Todd and Quezada say that they were initially chosen to be a part of the charter team, but had their assignments denied by the airline, which they believe was based on race and other physical bias. They say that the less-experienced attendants were instead selected — without having to interview — because they fit “the look.”

The two say that despite their interviews, and being among the best of the best, they were denied the positions, which are viewed in the industry as a promotion of sorts.

“I looked at the list and that’s when they added three blonde hair, blue-eyed, Caucasian individuals,” Quezada said.

Their attorney says while the Dodgers are not listed as a defendant in the case, he understands changes were made based on team’s preferences for crew members.

“There’s either discrimination against them specifically because they were demoted and we need to understand why, because they have perfect records, employment records here, ” said Sam S. Yebri, the attorney for both plaintiffs in the lawsuit. “Or the system is broken. Either the Dodgers were making decisions and United was deferring to them, or — what we know is it was not random.”

He also issued a statement at the time that the suit was filed on Monday.

“Major America corporations like United Airlines must understand that it is illegal to make staffing decisions based on an employee’s race and looks, even if it is meant to please major clients like the Los Angeles Dodgers,” the statement read. “United’s blatantly discriminatory staffing decisions allowed the cancer of racism and antisemitism to metastasize on the flights themselves.”

Todd and Quezada are seeking a jury trial and an unspecified amount in damages.

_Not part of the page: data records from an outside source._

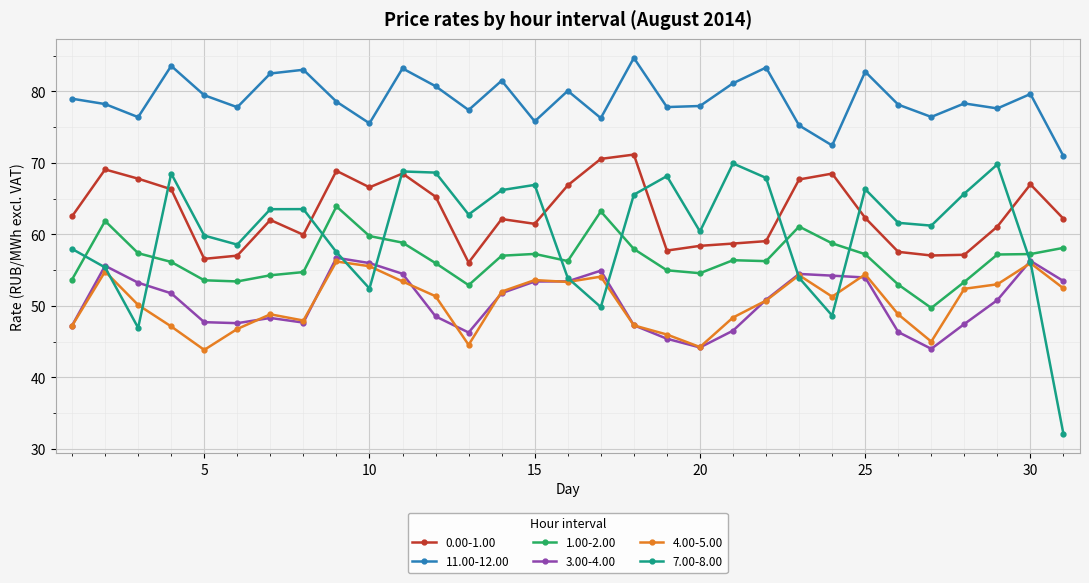

How many data points in 3.00-4.00 are above 50?

17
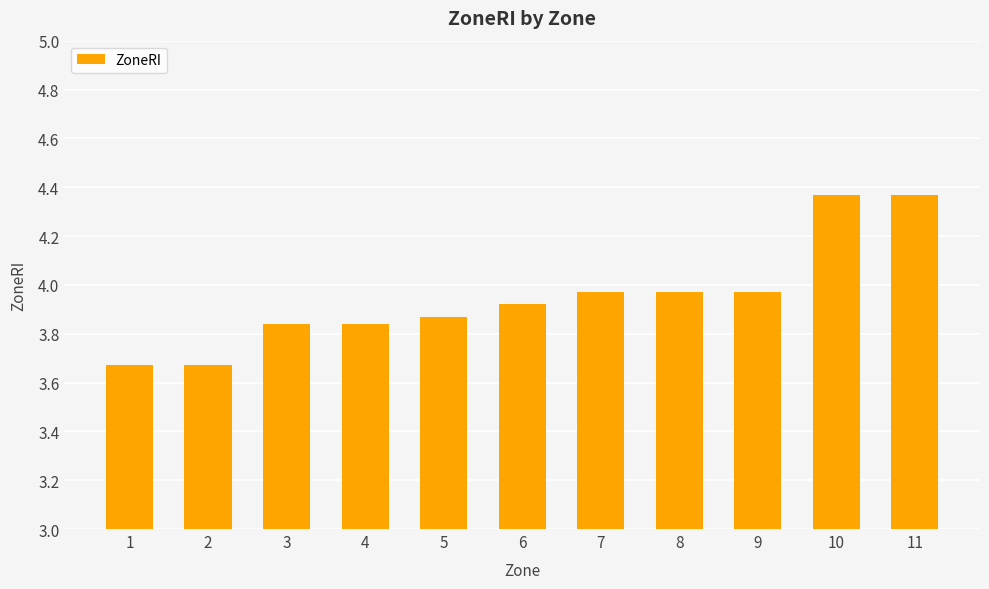

What is the sum of the values at 1 and 2?

7.3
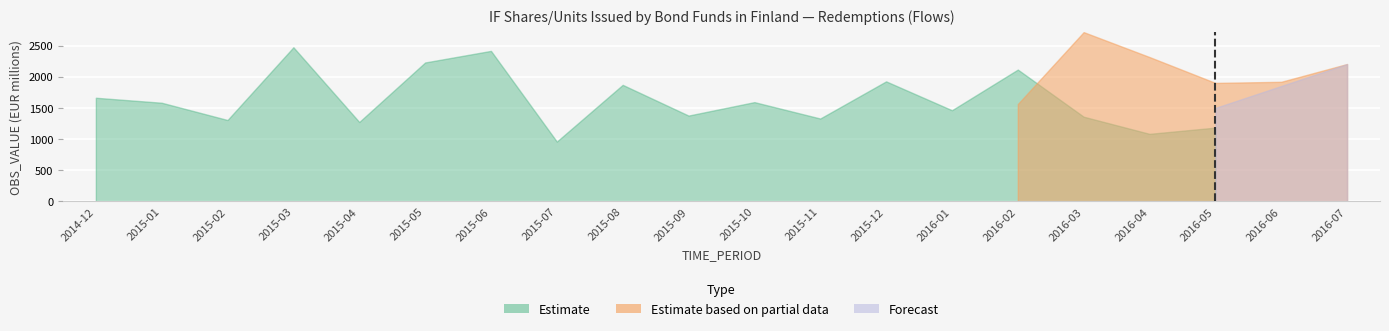

What is the label of the 6th point from the right?

2016-02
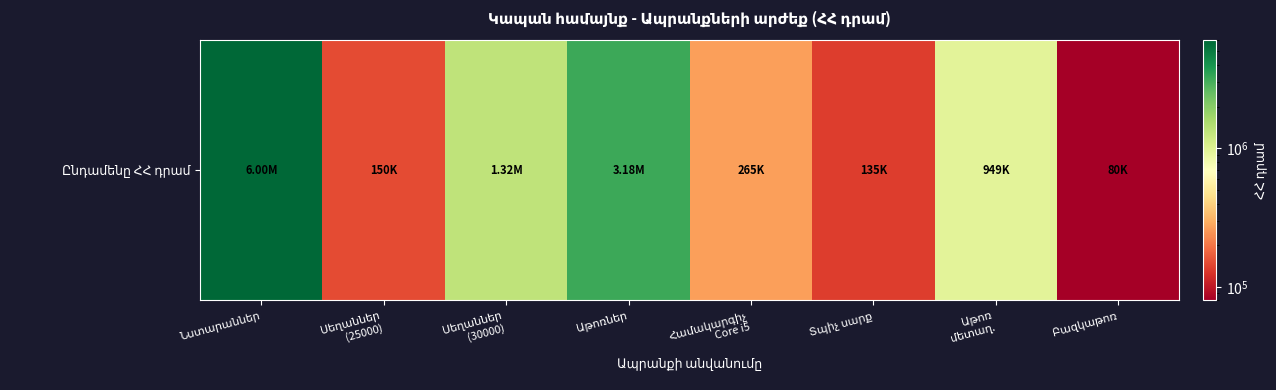

What is the average value?

1509875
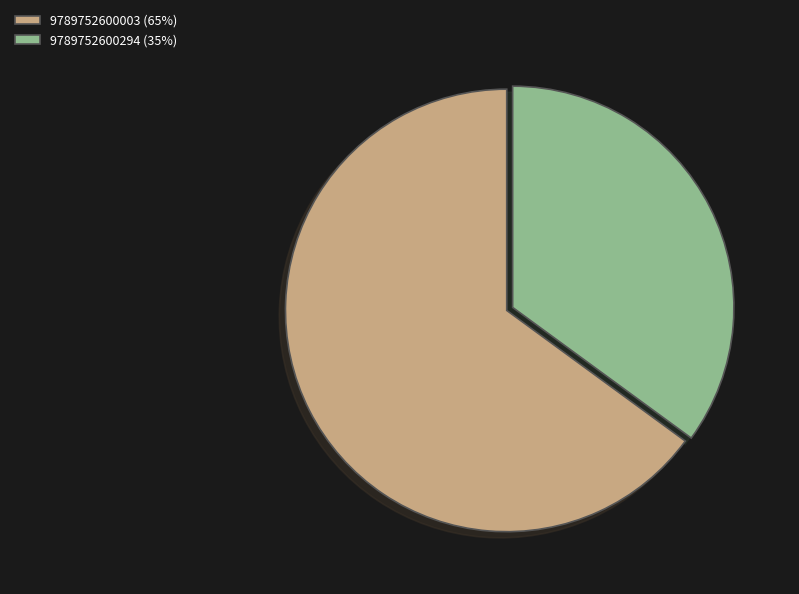

Count the number of slices in the pie.

2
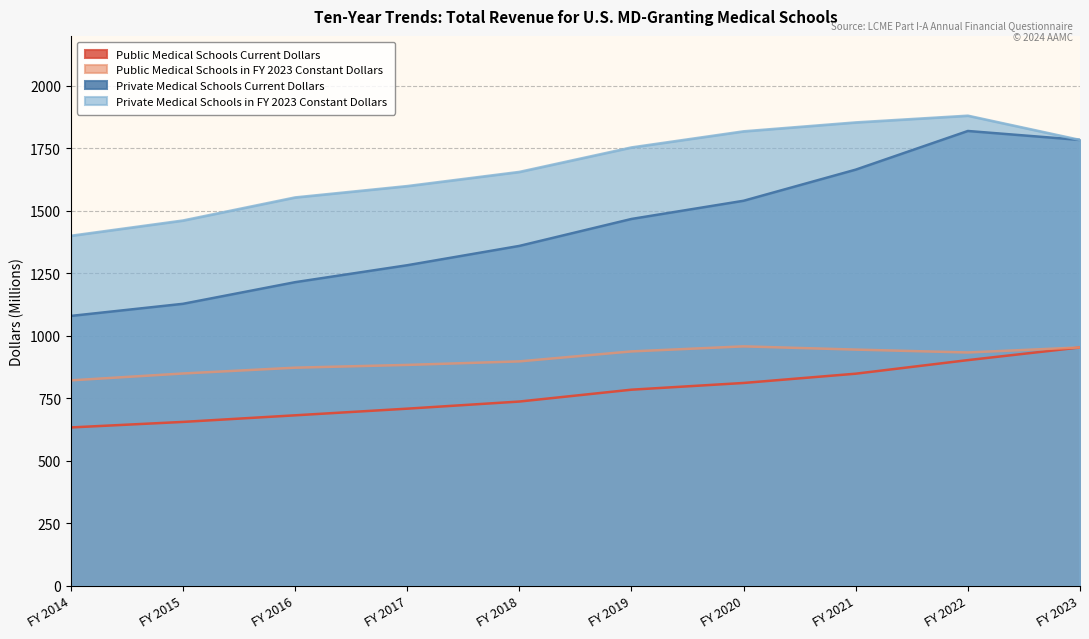

At which category is the sum across all series the highest?

FY 2022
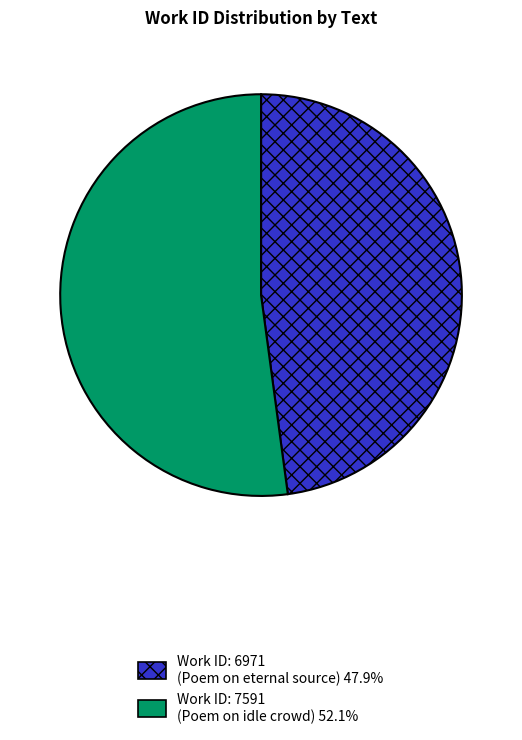

Is there any slice that represents more than half of the pie?

Yes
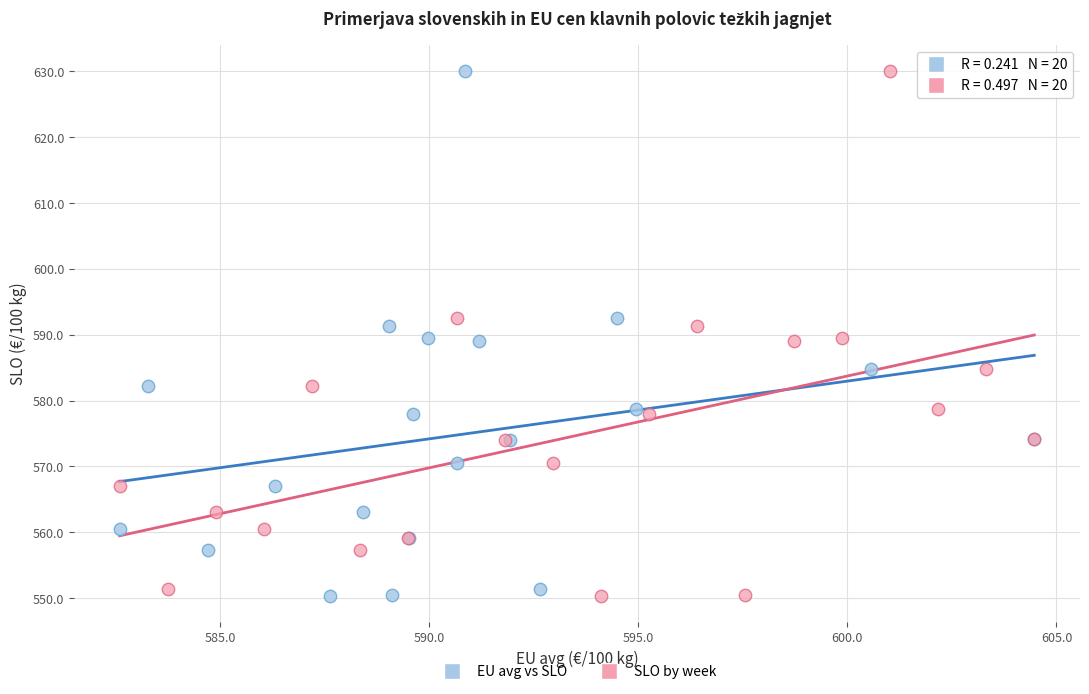

What are all the series names shown in the legend?

EU avg vs SLO, SLO by week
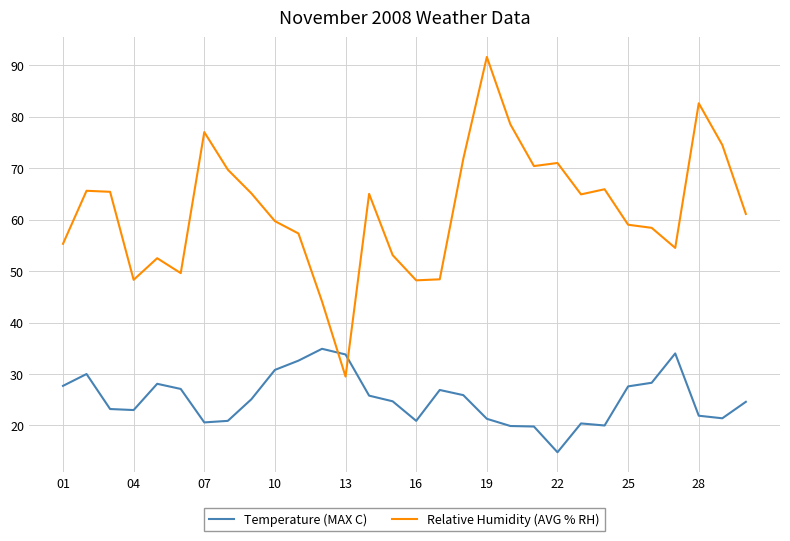

Rank the series by their maximum value, from lowest to highest.

Temperature (MAX C), Relative Humidity (AVG % RH)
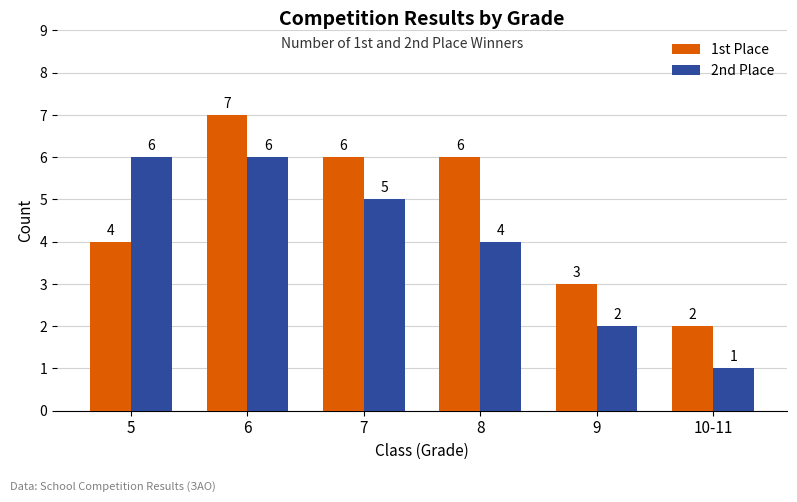

What is the label of the 1st bar from the right?

10-11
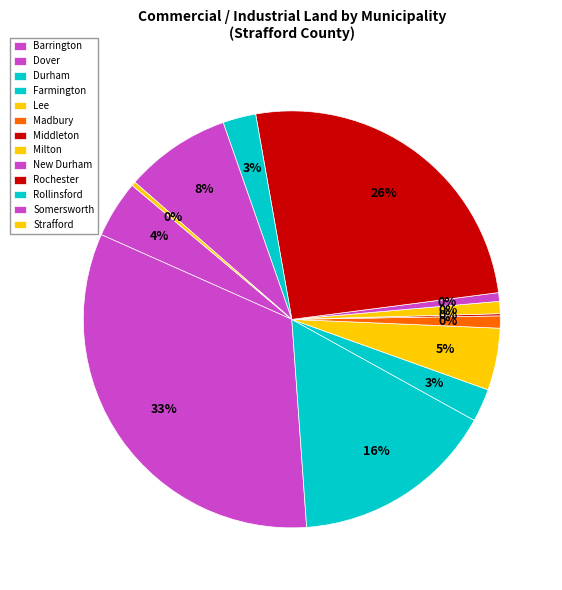

How many segments does this pie chart have?

13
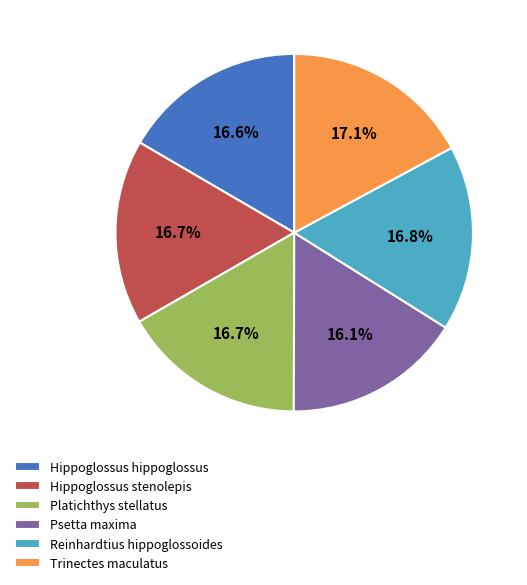

Does Reinhardtius hippoglossoides represent more than half of the total?

No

In response to a request for statement, the airline said: “United fosters an environment of inclusion and does not tolerate discrimination of any kind. We believe this lawsuit is without merit and intend to defend ourselves vigorously.”

United Airlines, which is based in Chicago, was targeted in a similar lawsuit in 2020, which claimed that the airline discriminated against Black and Jewish attendant for their various athletic teams charter services, staffing them with only those who “fit a specific visual image” like “young, White, female and predominantly blonde/blue-eyed” employees.